Monday, April 8, 2013

What's in a Name?


There is an online magazine that I read called Still Standing. It’s a place where I cry, nod my head, and just generally feel understood. All of the writing is about loss and infertility – 2 topics that can make me feel so out of place in my everyday life, but in this magazine, I feel at home. Each month, they introduce a topic for a blog round up, and this month's topic is about how you chose your child’s name. It's a story that people would ask about if she had lived. But since she’s gone, we generally receive “what a beautiful name” spoken softly, like you would at a funeral.

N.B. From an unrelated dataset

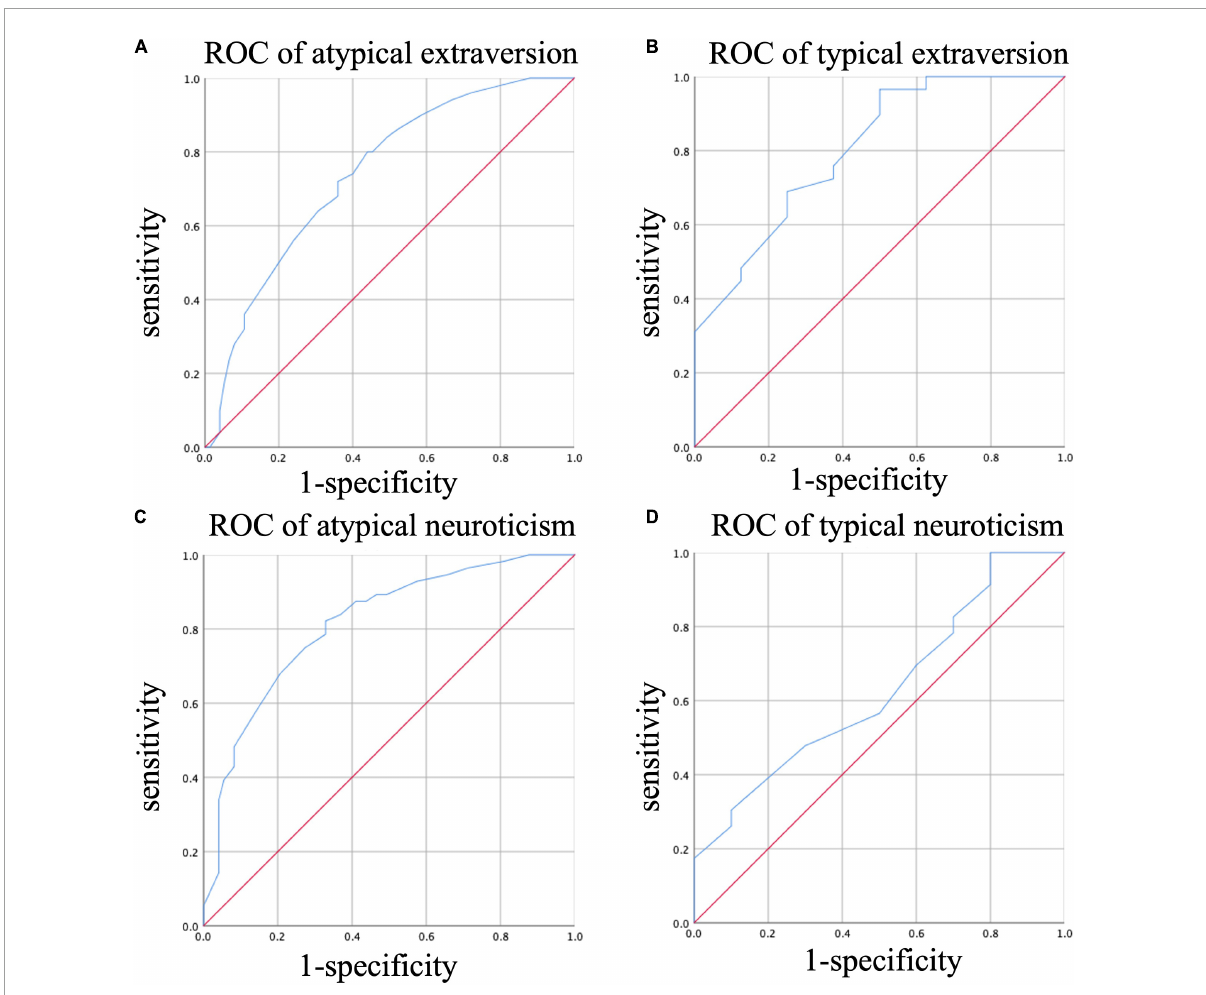
FIGURE3 ROC of HCL-32 for different diagnosis in different personality traits. (A) ROC analysis of the ability of HCL-32 to discriminate between MDD and BD in atypical extraversion group; (B) ROC analysis of the ability of HCL-32 to discriminate between MDD and BD in typical extraversion group; (C) ROC analysis of the ability of HCL-32 to discriminate between MDD and BD in atypical neuroticism group; (D) ROC analysis of the ability of HCL-32 to discriminate between MDD and BD in typical neuroticism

We started discussing baby names at the end of the first trimester. We felt like we’d be tempting fate to make plans any earlier. Boys names were very difficult for us to decide on, but we had a few names going for girls. Vivienne was always at the top of the list. I’ve known for years that if I had a girl, this is the name I would want. I could only hope that Gordon felt the same. When we started discussing names, and I told him “Vivienne,” he was immediately a fan.

And so the days passed, and at about 16-17 weeks, we found out we were expecting a girl. Vivienne officially became the front runner, although I would not officially declare it as her name. I felt like I needed to see her, know her, and decide that yes, she’s a Vivienne after all. We started to discuss middle names, but couldn’t quite decide on one. We were only halfway there. We had plenty of time. Or so we thought.

When Vivienne was born at 22 weeks and 1 day, we held her, and through tears, Gordon said “she’s a Vivienne.” The hospital asked us if we wanted to name her. It felt like a pivotal moment where we recognized that our daughter was a person and that she lived. Of course we wanted to name her. We gave her the name Vivienne, and she was baptized.

When we left the hospital without our baby girl, we left her without a middle name. As Gordon was out picking up my prescriptions, he called me from the pharmacy. He wanted to give her a middle name, and it came to him while he was waiting. She would be Vivienne Grace. When he came home, we called the hospital to amend the paperwork and make sure that our daughter had her full name, including the middle name that she sent to her Dad when he needed some comfort. 

We talk about Vivienne all of the time and say her name like it’s second nature to us. We even find ourselves using the nickname we thought she’d have – Vivi – as we talk about her. It comes with some sadness, as we imagine those instances where we’d use a nickname. Those memories that we’ll never get.

Weeks after her death, as I packed up my maternity clothes and pregnancy books, I decided to look up the name Vivienne in the name book I had. The definition  - full of life. It felt like the cruelest kick to the gut. For a while after her death, I had a hard time with this inconsistency. My daughter, whose name meant full of life, was dead. I’ve now come to accept that my daughter changed my life – made me focus on what matters, and to make a difference. Her life is my life. It’s up to me to make sure her name being "full of life" is expressed through me.